Questions on the material:
A. Answer each question using the Amos Tutuola biography:
(i) In what place was Tutuola born?
(ii) In what year did his father die?
(iii) What trade did he apprentice in at Lagos?
B. Pick up the Amos Tutuola biography after its last sentence and carry it forward.

-- Source passage follows --

Amos Tutuola
1920 — 1997 · Abeokuta-born Nigerian Yoruba novelist; author of the 1952 fantasy novel The Palm-Wine Drinkard — the first work by a writer in English from sub-Saharan Africa published in London
Amos Tutuola was born in June 1920 at Wasimi, on the outskirts of Abeokuta in the Egba district of south-western Nigeria, the son of Charles Tutuola — a cocoa farmer of the Egba Yoruba — and Esther Aina. He was the only son of his parents and was raised in the Anglican mission Christianity of the Abeokuta Egba mission station.
He was placed at seven at the Salvation Army primary school at Abeokuta and completed only the first six years of formal schooling. He left school at thirteen at his father’s death in 1933 and took up the family cocoa farm. He moved at fourteen in 1934 to the household of his elder half-brother at Lagos and apprenticed as a coppersmith — the trade he practised intermittently through the remainder of his life.

-- Source passage concluded --
-- Entries provided follows --

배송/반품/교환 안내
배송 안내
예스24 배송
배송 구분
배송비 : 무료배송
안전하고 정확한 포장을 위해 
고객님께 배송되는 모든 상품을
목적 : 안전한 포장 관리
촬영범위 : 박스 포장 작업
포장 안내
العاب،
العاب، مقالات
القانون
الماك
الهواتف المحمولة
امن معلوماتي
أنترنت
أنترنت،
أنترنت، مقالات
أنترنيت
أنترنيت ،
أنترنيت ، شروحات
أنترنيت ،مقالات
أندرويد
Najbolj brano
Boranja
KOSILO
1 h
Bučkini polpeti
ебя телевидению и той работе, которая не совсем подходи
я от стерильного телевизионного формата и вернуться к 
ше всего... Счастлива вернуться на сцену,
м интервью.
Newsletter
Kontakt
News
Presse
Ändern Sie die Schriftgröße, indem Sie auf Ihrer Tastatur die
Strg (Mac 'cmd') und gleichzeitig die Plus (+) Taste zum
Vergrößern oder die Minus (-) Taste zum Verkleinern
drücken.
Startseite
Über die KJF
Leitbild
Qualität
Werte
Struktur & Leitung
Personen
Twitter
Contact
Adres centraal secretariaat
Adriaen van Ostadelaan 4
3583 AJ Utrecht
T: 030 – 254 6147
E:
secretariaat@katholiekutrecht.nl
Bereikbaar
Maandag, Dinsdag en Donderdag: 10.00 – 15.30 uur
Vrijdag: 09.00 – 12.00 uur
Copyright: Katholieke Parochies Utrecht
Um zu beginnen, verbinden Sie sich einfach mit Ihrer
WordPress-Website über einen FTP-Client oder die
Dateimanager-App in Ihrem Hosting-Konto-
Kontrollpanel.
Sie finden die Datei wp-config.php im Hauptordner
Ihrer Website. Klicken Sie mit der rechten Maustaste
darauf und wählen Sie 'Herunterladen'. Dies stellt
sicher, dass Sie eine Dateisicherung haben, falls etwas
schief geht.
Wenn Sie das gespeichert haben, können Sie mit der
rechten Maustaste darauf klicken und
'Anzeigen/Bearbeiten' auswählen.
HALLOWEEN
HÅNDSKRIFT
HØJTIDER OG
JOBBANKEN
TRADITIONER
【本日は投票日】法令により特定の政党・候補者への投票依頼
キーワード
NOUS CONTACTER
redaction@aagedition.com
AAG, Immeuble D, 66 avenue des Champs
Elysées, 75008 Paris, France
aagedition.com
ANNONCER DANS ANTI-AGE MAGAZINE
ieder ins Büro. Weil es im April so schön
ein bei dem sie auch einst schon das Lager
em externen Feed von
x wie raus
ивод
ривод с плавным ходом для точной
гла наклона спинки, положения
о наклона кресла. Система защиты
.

-- Entries provided concluded --
-- Entries provided follows --

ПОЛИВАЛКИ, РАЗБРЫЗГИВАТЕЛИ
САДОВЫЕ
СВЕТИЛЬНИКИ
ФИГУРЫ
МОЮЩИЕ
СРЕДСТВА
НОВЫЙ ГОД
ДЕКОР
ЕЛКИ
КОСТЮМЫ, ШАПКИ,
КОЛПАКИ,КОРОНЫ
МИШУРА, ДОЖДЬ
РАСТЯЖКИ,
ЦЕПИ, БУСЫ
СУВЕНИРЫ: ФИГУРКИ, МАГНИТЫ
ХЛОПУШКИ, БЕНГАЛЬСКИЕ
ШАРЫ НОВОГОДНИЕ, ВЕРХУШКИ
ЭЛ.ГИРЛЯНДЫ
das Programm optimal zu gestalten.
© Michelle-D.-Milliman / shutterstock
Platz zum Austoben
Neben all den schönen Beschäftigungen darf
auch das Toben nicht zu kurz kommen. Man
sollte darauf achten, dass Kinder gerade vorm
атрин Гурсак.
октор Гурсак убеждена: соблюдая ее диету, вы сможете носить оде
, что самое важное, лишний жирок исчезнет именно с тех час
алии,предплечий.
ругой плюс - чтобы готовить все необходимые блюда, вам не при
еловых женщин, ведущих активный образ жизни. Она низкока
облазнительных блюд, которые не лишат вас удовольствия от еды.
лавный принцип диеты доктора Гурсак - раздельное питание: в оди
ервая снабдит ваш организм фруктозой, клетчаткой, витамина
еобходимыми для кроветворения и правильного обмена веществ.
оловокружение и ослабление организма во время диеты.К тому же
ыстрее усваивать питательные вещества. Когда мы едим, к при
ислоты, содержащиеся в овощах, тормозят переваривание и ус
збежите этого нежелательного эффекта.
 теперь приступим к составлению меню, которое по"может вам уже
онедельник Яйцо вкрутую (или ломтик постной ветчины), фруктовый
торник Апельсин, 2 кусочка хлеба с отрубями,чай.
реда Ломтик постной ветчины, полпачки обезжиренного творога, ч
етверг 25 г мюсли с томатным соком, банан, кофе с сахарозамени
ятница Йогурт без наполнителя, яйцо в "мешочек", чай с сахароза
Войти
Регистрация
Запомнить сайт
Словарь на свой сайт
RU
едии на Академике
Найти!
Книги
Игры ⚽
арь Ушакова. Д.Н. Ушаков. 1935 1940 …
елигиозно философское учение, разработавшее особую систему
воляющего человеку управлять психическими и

-- Entries provided concluded --

Results of the tasks:
A.
(i) Wasimi, on the outskirts of Abeokuta in the Egba district of south-western Nigeria.
(ii) 1933.
(iii) Coppersmithing.

B.
He served the Royal Air Force at Lagos as a coppersmith between 1942 and 1945 — fabricating sheet-metal aircraft components at the RAF Lagos station — and read in spare hours the Yoruba folk-tale collections of Daniel Olorunfemi Fagunwa, then in active publication in Lagos under the supervision of Chief Obafemi Awolowo.
He wrote in three days at Lagos in 1946 the manuscript of The Palm-Wine Drinkard and his Dead Palm-Wine Tapster in the Dead’s Town — a novel composed in the demotic Yoruba-inflected English of the Lagos coppersmith yards on a Yoruba folkloric premise. He sent the manuscript to the Faber and Faber editorial office in London, where T.S. Eliot — then poetry editor at Faber — read it and approved its publication. The Palm-Wine Drinkard was published at London on the second of May 1952 — the first work in English by a sub-Saharan African writer published by a major London publisher.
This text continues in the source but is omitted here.